I emerged from college more broken than I went in. I said that to my housemate last night, in a rare dinner together. I was trying to explain why coaching feels really important to me. Why should it matter if kids at an elite college get better at making small sailboats go around buoys faster than other kids at other elite colleges?
I can't explain that part very well except to tell you that I am certain that it does matter. Sailing matters, just because it's worth doing. That's so innate to me and who I am that it's like asking me how to read, or why be interested in people. I lack the vocabulary to break some things down into smaller parts. The best stab I can make at explaining sailing is that to be good at it, you have to notice invisible things. You have to get really good at tuning in to subtleties, to things that haven't happened yet: a wave that is rising and about to change, a windshift that's ahead, a puff that will change all of the forces on your boat. I really do believe that getting good at noticing makes you happier, and makes you a better person. It lets you live in the moment. It lets you use all of your senses, and many of your muscles. It lets you lose your rational mind and experience flow and response, the bodily sensation of being connected and tuned in to the world around you, water and wind and sky. I think that's fundamentally worthwhile, as an experience and as a habit.
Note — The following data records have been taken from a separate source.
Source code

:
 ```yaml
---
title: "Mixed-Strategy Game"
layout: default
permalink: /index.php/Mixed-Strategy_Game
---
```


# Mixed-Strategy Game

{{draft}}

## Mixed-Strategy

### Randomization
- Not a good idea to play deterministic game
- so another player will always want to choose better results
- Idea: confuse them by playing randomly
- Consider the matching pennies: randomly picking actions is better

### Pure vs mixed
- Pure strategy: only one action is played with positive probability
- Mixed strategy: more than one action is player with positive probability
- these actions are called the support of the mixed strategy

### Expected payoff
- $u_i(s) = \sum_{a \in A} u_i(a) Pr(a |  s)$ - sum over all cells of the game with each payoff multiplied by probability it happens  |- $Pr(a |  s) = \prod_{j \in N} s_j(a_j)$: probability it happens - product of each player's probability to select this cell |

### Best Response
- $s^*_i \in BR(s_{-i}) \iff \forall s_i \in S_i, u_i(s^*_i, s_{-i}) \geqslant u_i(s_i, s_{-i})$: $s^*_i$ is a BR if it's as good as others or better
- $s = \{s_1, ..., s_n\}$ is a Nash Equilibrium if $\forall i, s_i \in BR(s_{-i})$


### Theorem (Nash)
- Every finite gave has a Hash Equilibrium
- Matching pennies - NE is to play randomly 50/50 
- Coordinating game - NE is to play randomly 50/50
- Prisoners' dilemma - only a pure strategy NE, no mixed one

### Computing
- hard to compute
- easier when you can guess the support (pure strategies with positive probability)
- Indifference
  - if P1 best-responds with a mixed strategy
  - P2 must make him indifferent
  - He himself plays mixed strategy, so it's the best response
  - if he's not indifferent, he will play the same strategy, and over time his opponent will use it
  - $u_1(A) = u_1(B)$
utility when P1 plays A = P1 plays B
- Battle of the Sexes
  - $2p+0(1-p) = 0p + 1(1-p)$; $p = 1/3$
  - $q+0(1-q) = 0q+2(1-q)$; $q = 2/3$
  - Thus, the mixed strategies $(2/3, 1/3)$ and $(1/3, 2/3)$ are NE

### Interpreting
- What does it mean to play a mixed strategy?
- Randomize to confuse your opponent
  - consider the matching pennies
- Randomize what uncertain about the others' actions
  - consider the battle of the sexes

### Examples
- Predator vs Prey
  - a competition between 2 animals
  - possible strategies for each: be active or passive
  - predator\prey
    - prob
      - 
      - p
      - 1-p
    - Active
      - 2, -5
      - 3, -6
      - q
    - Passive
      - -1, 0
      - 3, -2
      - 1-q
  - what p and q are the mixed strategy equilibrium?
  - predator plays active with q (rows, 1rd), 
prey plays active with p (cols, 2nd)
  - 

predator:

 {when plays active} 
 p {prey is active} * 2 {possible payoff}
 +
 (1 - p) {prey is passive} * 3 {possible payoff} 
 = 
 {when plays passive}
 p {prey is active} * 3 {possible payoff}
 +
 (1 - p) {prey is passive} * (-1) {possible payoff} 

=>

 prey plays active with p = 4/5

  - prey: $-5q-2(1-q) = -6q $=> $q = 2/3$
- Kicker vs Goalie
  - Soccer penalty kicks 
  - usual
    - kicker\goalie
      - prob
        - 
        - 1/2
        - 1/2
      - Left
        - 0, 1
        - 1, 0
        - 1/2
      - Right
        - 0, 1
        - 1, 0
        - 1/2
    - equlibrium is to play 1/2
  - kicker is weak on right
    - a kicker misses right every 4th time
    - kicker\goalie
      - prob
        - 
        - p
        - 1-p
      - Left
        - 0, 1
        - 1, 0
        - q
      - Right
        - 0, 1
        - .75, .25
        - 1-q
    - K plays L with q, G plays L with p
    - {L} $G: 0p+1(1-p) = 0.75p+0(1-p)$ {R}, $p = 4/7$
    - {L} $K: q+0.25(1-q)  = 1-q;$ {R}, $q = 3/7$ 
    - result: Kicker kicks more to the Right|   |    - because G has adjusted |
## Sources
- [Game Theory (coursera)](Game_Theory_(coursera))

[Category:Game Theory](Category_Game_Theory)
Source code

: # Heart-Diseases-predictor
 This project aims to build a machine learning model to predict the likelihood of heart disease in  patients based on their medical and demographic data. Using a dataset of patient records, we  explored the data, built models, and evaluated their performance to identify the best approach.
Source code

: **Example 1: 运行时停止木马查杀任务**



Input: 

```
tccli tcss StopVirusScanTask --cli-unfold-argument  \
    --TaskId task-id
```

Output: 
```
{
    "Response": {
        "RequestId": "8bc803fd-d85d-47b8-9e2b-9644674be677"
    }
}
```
And I know what a watershed time college is. I am not sure I have the answer to my question, but I think what college was about for me was understanding hard work. I saw and learned what it meant to work hard, at school (I didn't do much of that, but I witnessed it, pretty close up), in a sport, and in relationships with people who were different from me. I didn't always work hard but I learned the difference between working hard and not working hard, and I generally saw a payoff when I worked hard. But I limped out of college. I came out convinced I wasn't very smart, and wasn't particularly anything else, either. Anything I might have once thought I was good at, or distinctive for, I'd met people who were way more accomplished at than me. I didn't know how to feel okay about myself if I wasn't the best at anything. I scuttled off to the middle of nowhere to spend a lot of time outside and lick my wounds.
I love college students. I like watching them. They're smart, and they're open-minded, and the world is still new. They're very funny; I'm always laughing. They don't have the masks that adults have, so you can see emotions play out on their faces. And I want, fiercely, to help them feel more sure of themselves than I felt about myself when I was in college. I am not sure I can do that; I'm not sure anyone could have done that for me. But maybe I can. And that, more than anything else, is why being a coach matters to me.